Tackling Certification

April 7, 2006

About the author: Tina Fischer, CWS-IV, is product certification supervisor for the Water Quality Association. She can be reached at 630.505.0160, or by e-mail at [email protected].

Product certification is certainly a detail-oriented process, but the Water Quality Association (WQA) product certification coordinators make it as simple as possible. Whether you have a single product requiring certification or would like a multitude of product lines certified, the same easy process will be used.

Application Process

The process begins with the submission of required documentation. The following documents are needed to begin the process: application, wetted parts list/exploded diagram or formulation information, and a WQA product data sheet. The application is a legal document that provides WQA assurance that your company will abide by the Gold Seal policies for the products for which you are requesting certification.

The wetted parts list (formulation information) provides WQA with a complete list of all the individual components that come into contact with drinking water. Most manufacturers already have all of this information, so it is just a matter of transferring it into an Excel document. The product data sheet provides WQA with the pertinent information it needs in order to complete the certification. For example, anticipated product capacities, flow rates and requested contaminant reduction claims would be included in this document. With these three documents, WQA has everything it needs to provide a quote for the project and an anticipated time frame for completion.


The drinking water treatment unit (DWTU) standards contain three separate sections for testing requirements. The DWTU standards cover products such as water softeners, RO systems, and all types of filters, UV systems and distillers. The testing sections include: materials safety, structural integrity and performance. This part is effortless because all of the work is done by WQA, allowing you to carry on with everyday responsibilities while waiting for the results.

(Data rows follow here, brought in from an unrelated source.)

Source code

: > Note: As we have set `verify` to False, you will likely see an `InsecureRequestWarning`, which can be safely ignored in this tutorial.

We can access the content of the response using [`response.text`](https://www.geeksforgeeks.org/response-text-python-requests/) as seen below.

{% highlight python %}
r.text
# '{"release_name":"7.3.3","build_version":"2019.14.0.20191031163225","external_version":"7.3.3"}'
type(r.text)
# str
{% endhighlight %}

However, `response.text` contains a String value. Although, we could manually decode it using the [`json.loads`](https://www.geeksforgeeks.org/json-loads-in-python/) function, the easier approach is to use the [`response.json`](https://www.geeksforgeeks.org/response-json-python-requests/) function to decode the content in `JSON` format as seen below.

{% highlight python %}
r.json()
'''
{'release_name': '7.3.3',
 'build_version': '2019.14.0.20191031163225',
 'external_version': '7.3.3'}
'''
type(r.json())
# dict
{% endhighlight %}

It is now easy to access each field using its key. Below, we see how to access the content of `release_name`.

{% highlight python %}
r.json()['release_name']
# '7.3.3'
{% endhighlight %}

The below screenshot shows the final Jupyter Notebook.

Materials safety. Each DWTU must be evaluated to ensure that the materials used are not leaching any harmful compounds into the drinking water. A complete system extraction test is performed, or if each individual component has undergone testing itself, all the test data is accumulated, and a cumulative affects comparison is completed to ensure that no harmful chemicals are above the required maximum contaminant levels when the tests are combined.

Structural integrity. Each system must meet anticipated lifetime pressure requirements, including what may happen in the event of water hammer or a surge of pressure.

Performance. A minimum performance claim must be made for each different product type. Each type, however, also has the option to make additional contaminant reduction claims as specified by the manufacturer.

The drinking water additive and component (DWA) standards (NSF/ANSI 60 and 61) have only one section for testing. The DWA standards cover products such as chemicals, process media, mechanical plumbing devices, pipes and related products, coatings and barrier materials, etc. The testing portion includes the materials safety section. Though the parameters of the testing vary greatly from the DWTU materials protocols, the end result is the same. WQA will ensure the specific additive or component does not impart any harmful contaminants into the drinking water.

Certainly, WQA recognizes it is almost impossible to require testing on each and every unit manufactured. For those manufacturers that produce multiple products in a family (products that typically vary primarily in product size or amount of performance reduction media), WQA offers an easy option—product bracketing is often used for these types of units. Rather than undergoing the rigorous testing on each product, WQA completes a thorough review of each product and documents the technical rationale supporting the certification without physical test data. These types of certifications save both time and money.

Furthermore, WQA also accepts test data from a multitude of testing laboratories around the world. If you have already had testing completed or would simply like to have multiple certifications, the process is quick and inexpensive.

Plant Inspections

Many people become nervous when they are informed that an audit must be performed on their facility. In actuality, the audits may be the easiest part of the certification process. While the testing and/or technical justifications are being performed, a representative of the WQA audit team will visit your manufacturing plant or plants. The onsite inspection will evaluate your quality control procedures. Follow-up audits will be conducted each calendar year to review the certified product’s manufacturing process, Gold Seal Mark usage and continued quality control procedure inspection. If you are required to make any changes, the audit team is well trained to provide helpful information.

Product Literature

Each standard has a specific set of requirements for the product literature. It is the responsibility of the WQA coordinator to review the literature and request any changes to meet all requirements. When the review is completed, you will receive copies of your literature including any specific changes you are required to make. All you have to do is make the changes and you are done. The process is simple if the requested changes are made the first time around.


At this point, all the necessary steps are completed, and your products are ready for official certification and listing. All pertinent information is added to a database that is connected live to the Gold Seal website (www.wqa.org). Once you receive your final certificates, you have completed the certification process.